In the first part of our service mesh journey, we've talked about "What is Service Mesh and why we chose Linkerd2?". In this second part, we will be talking about the problems we faced and how we solved them.
Problem #1: Apache ZooKeeper Leader Election
At Intenseye, we use Apache Pulsar instead of Apache Kafka the traditional queuing system.
Apache Pulsar is a cloud-native, multi-tenant, high-performance distributed messaging and streaming platform originally created at Yahoo!
Apache Pulsar uses Apache Zookeeper for metadata storage, cluster configuration, and coordination. After we meshed Zookeeper with Linkerd2, K8S restarted the pods one-by-one but they stuck in "CrashloopBackOff".
We've checked the logs and saw that ZooKeeper cannot communicate with other cluster members. We dig more and found out Zookeeper nodes are unable to elect a leader due to mesh. ZooKeeper servers listen on three ports: 2181 for client connections, 2888 for follower connections - if they are the leader, and 3888 for other server connections during the leader election phase.
Then, we've checked the documentation and found "skip-inbound-ports" and "skip-outbound-ports" parameters of Linkerd2 sidecar. Once we add 2888 and 3888 ports to skip for inbound/outbound, then establishing quorum did work. Since these ports are for internal Zookeeper pod communication, it was OK to skip mesh.
This is a common problem for all service meshes if you use an application with leader election, such as; Pulsar, Kafka etc. and this is the workaround.
Problem #2: Fail-Fast Logs
We've started meshing our applications one-by-one. Everything was fine, until meshing one of the AI service, let's call it application-a. We have another application running as 500+ lightweight pods, let's call it application-b, which are making requests with gRPC to application-a.
After 1 or 2 mins of successful mesh, we were seeing hundreds of
Failed to proxy request: HTTP Logical service in fail-fast errors in application-b. We've checked the source code of
linkerd-proxy repository, we've found the place where this log printed but couldn't understand the error message. I mean, what is
HTTP Logical service?
So we've opened an issue to Linkerd2 via GitHub. They took a close interest in the issue and tried to help us to solve it, even released special package to debug the issue.
After all discussions, it turns out the value of "max_concurrent_streams" set on application-a, which was 10, was not enough to handle requests. Linkerd2 made it visible. We've increased the value from 10 to 100. No more fail-fast errors.
Special thanks to @olix0r and @hawkw from Linkerd2 team.

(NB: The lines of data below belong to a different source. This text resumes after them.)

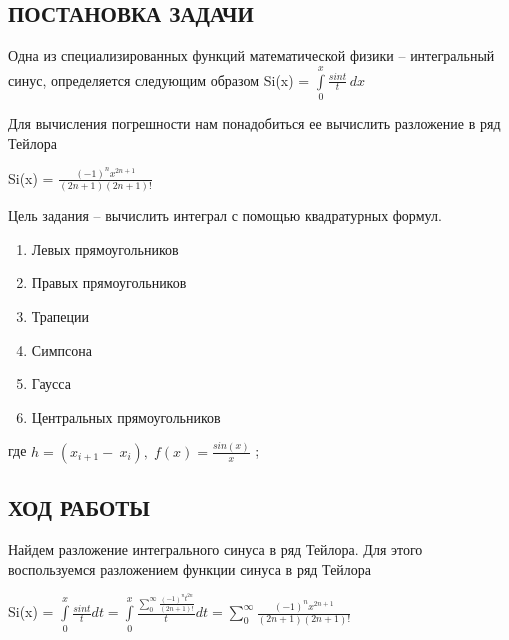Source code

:\documentclass[12pt,a4paper]{report}
\begin{document}
	{
	
	\begin{center}
		\chapter*{ПОСТАНОВКА ЗАДАЧИ}
	\end{center}
	
	Одна из специализированных функций математической физики – интегральный синус, определяется следующим образом
	Si(x) = $\displaystyle\int\limits_{0}^{x} \frac{sin t}{t} \,dx$
	
	Для вычисления погрешности нам понадобиться ее вычислить разложение в ряд Тейлора 
    
    Si(x) = $\displaystyle\frac{(-1)^n x^{2n+1}}{(2n+1)(2n+1)!}$

	Цель задания – вычислить интеграл с помощью квадратурных формул.

	\begin{enumerate}
		\item Левых прямоугольников 
		
		\item Правых прямоугольников 			
			
		\item Трапеции
			
		\item Симпсона  
			
		\item Гаусса
			
		\item Центральных прямоугольников
			
	\end{enumerate}
	где $h = (x_{i+1}-\ x_i), \;f(x)=\displaystyle\frac{sin(x)}{x}$ ;
	
	\begin{center}
		\chapter*{ХОД РАБОТЫ}
	\end{center}
	
	Найдем разложение интегрального синуса в ряд Тейлора. Для этого воспользуемся разложением функции синуса в ряд Тейлора
	
	Si(x) = $\displaystyle\int\limits_{0}^{x} \frac{sin t}{t} dt = \int\limits_{0}^{x} \frac{\sum_{0}^{∞} \frac{(-1)^{n} t ^ {2n}}{(2n + 1)!}}{t}dt = \sum_{0}^{∞} \frac{(-1)^n x^{2n+1}}{(2n+1)(2n+1)!}$

}
\end{document}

Problem #3: Outbound Connection Before Sidecar Initialization
We have few applications making HTTP call during application start-up. It needs to fetch some information before serving requests. So the application was trying to make outbound connection before the Linkerd2 sidecar initialization, hence it was failing. K8S was restarting the application container (not the sidecar container) and during that time the sidecar was ready. So it was running fine after 1 application container restart.
Again, this is another common problem for all service meshes. There is no elegant solution for this. The very simple solution is putting "sleep" during startup. There is an open issue on GitHub and a solution offered from Linkerd2 guys, which I believe requires much more work than putting "sleep".

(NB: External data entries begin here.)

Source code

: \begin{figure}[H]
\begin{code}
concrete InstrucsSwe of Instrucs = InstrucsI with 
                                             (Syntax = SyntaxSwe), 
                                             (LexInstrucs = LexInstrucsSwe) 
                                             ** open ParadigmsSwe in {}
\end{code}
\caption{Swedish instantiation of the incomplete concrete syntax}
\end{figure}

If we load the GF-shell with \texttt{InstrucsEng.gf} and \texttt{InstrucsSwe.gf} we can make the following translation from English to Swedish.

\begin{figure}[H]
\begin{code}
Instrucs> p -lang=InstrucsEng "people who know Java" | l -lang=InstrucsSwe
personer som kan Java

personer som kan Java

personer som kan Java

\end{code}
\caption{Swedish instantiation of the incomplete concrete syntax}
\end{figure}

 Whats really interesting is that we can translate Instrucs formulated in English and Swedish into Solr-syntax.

We left it as is. 1 automatic application container restart was solving the problem already.
Problem #4: Prometheus
Prometheus is an open-source cloud-native application used for monitoring and alerting. It records real-time metrics in a time series database with flexible queries and real-time alerting.
Linkerd2 stores its metrics in a Prometheus instance that runs as an extension. Even though Linkerd2 comes with its own Prometheus instance, we were using Prometheus already in our platform, and we just needed to re-use it.
Linkerd2 had beautifully documented tutorial which allows you to bring your own Prometheus instance. We followed it and everything was working fine, until we mesh an application which uses "PushGateway" from Prometheus to push our own internal metrics asides from the ones produced by Linkerd2.
PushGateway is an intermediary service which allows you to push metrics from jobs which cannot be scraped/pulled.
After mesh, the 500+ lightweight pods started to push metrics over sidecar proxy. We started having memory issues on PushGateway side and we skipped the mesh for 9091 (PushGateway port) from 500+ pods.
Not everything is easy-peasy as Arya killed the Night King. Making changes in a running systems has always been difficult. We knew we would be facing some obstacles while integrating with Linkerd2, yet we solved our problems one-by-one.
Now we're living happily ever after.